══ GIVEN DATA ══
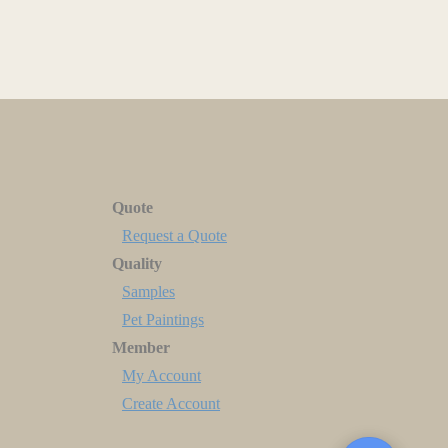
Quote
Request a Quote
Quality
Samples
Pet Paintings
Member
My Account
Create Account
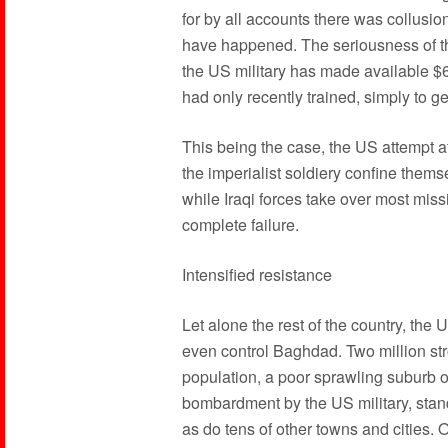
for by all accounts there was collusion
have happened. The seriousness of th
the US military has made available $6
had only recently trained, simply to ge
This being the case, the US attempt a
the imperialist soldiery confine thems
while Iraqi forces take over most mis
complete failure.
Intensified resistance
Let alone the rest of the country, th
even control Baghdad. Two million stro
population, a poor sprawling suburb o
bombardment by the US military, stan
as do tens of other towns and cities.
═══
### ABOUT THIS TASK:
Please rewrite the entries as a numbered list, starting with the line that contains "for by all accounts there was collusion" and going on through the last line of the entries, leaving out any blank lines.

### RESPONSE TO THIS TASK:
1. for by all accounts there was collusion
2. have happened. The seriousness of th
3. the US military has made available $6
4. had only recently trained, simply to ge
5. This being the case, the US attempt a
6. the imperialist soldiery confine thems
7. while Iraqi forces take over most mis
8. complete failure.
9. Intensified resistance
10. Let alone the rest of the country, th
11. even control Baghdad. Two million stro
12. population, a poor sprawling suburb o
13. bombardment by the US military, stan
14. as do tens of other towns and cities.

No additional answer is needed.